• [SUPPLIED TEXT]:
Prior beat Root to his half-century, defying the physics of this paceless surface to bag a trademark square-cut off Pragyan Ojha for his sixth four.

There were only two boundaries in Root’s 50, and four in all by the time he was done in a composed innings featuring compact defence against spin and the seam of Ishant Sharma, with the sweep his main outlet to slow bowlers.

His and Prior’s first task today was to negotiate another spell from Sharma, in extreme conditions which have made India’s solitary seamer a bigger threat than any of their four spinners.

There were no scrapes against any of the bowlers, though, until Prior succumbed to Ravichandran Ashwin. The off-spinner struck, from round the wicket, with a delivery that did not turn but snaked past Prior’s defensive push on the angle to hit off stump.

India captain Mahendra Singh Dhoni sensibly turned straight back to Sharma (three for 49), to attack the new batsman, and that obvious switch worked when Tim Bresnan missed an inswinger to go for a second-ball duck.

This was a pitch which did not appear likely to suit Swann’s natural timing and clean-striking, but he confounded that premise.

It was Root, in fact, who was to go first after lunch, untypically up the wicket to drive leg-spinner Piyush Chawla and succeeding only in chipping back a return catch.

Root remonstrated with himself by banging his bat into his pad, having made his first serious mistake just when a maiden hundred was beginning to look a possibility at his first attempt.

He had little reason for self-reproach, a statement which also applied to Swann, despite the regrettable attempted reverse sweep which eventually proved his undoing lbw to Chawla.

By then, England’s number nine was well in credit after hitting six fours and his team’s only two sixes - over long on off Ravindra Jadeja and then again, to celebrate his 50, off Chawla.

The leg-spinner also picked up the last wicket, that of Anderson thanks to a sharp catch straight off the face of the bat by Cheteshwar Pujara at short leg, to give Chawla flattering figures of four for 69.

Anderson quickly got his own back when he bowled the dangerous Virender Sehwag for a duck in the first over of India’s innings, the opener somehow managing to play defensively inside an inswinger and losing his middle stump.

• [AIM OF THE EXERCISE]: Please reproduce everything in the cricket match report from "It was Root, in" down to "his first attempt.".

[Stored entries]
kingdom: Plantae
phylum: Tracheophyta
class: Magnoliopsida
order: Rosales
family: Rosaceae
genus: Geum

• [TASK RESPONSE]:
It was Root, in fact, who was to go first after lunch, untypically up the wicket to drive leg-spinner Piyush Chawla and succeeding only in chipping back a return catch.

Root remonstrated with himself by banging his bat into his pad, having made his first serious mistake just when a maiden hundred was beginning to look a possibility at his first attempt.